## Passage shown
______________________________

### Adaptive Fault Detection with VAR Models

##### Import libraries needed

In [15]:
# importing packages and libraries
from pandas import read_csv
import pandas as pd
import numpy as np
import pickle
import os
from statsmodels.tsa.api import VAR
import matplotlib.pyplot as plt

# Ignoe harmless warnings
import warnings
warnings.filterwarnings("ignore")

# Define the plot size default
from pylab import rcParams
rcParams['figure.figsize'] = (12, 5)

### Defining methods or functions

In [16]:
# Plotting multiple series
def plot_multiple_series(actual, pred, attr):
    for i in range(len(attr)):
        title = "Prediction of {}".format(attr[i])
        plt.title(title)
        plt.xlabel("Timestep")
        plt.ylabel("Values")
        plt.plot(actual.iloc[:,i], label="actual")
        plt.plot(pred.iloc[:,i], label="forecast")
        plt.legend()
        plt.show()


# Root mean squared error
def root_mse(x, y):
    if len(x) != len(y):
        return "Error: The two arguments must have the same length"
    mse = np.square(np.subtract(x, y)).mean()
    return np.sqrt(mse)

______________________________

## Records shown

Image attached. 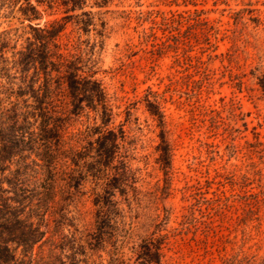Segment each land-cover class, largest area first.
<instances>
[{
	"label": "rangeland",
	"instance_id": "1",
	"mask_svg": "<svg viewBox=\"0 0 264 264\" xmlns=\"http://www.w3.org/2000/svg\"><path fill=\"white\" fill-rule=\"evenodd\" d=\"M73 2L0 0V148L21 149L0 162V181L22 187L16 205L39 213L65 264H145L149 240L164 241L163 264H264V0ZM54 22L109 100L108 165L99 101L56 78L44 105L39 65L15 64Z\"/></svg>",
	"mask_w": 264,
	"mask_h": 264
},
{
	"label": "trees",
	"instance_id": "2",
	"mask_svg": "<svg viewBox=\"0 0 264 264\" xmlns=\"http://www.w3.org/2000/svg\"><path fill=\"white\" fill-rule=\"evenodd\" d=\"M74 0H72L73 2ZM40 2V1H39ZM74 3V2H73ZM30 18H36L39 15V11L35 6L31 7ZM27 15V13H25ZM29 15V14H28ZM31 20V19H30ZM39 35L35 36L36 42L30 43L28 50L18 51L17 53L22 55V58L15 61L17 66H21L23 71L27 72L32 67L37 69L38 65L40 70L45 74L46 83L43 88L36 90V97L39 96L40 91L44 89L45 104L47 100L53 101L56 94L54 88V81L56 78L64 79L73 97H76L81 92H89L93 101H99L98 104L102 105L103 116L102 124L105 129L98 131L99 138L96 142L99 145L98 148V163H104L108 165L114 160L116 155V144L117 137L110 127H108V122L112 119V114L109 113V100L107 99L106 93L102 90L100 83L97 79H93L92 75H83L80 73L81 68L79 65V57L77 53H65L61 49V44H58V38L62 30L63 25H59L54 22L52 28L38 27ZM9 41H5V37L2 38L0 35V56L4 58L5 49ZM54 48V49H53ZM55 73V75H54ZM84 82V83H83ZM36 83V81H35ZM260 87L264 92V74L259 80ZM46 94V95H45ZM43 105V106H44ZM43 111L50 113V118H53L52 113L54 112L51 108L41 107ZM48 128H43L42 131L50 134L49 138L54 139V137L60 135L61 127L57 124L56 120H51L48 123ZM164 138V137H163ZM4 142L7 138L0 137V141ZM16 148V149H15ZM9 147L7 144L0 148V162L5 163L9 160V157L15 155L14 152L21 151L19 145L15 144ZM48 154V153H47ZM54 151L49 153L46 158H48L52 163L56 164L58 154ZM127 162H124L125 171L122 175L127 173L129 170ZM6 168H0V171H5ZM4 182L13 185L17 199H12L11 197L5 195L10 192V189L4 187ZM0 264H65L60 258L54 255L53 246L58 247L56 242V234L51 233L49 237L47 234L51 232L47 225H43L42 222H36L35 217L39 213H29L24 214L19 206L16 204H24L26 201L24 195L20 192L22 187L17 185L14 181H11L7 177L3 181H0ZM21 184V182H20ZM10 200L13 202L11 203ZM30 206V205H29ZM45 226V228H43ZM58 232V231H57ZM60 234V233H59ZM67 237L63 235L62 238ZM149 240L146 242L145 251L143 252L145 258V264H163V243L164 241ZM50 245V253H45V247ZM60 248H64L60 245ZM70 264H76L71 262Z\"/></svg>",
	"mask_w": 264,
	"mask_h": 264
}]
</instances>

______________________________

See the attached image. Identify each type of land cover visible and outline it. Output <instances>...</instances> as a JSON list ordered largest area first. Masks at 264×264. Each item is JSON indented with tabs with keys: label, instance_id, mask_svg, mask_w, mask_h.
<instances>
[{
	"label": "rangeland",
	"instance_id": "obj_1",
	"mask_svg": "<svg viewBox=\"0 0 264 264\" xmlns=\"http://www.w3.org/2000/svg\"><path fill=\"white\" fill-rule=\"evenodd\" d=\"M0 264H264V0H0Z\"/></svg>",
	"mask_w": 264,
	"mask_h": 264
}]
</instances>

______________________________

## What you should do
In the VAR fault detection notebook, what default figure size is assigned to rcParams['figure.figsize']? The records have no connection to the VAR fault detection notebook.

## Final answer
(12, 5)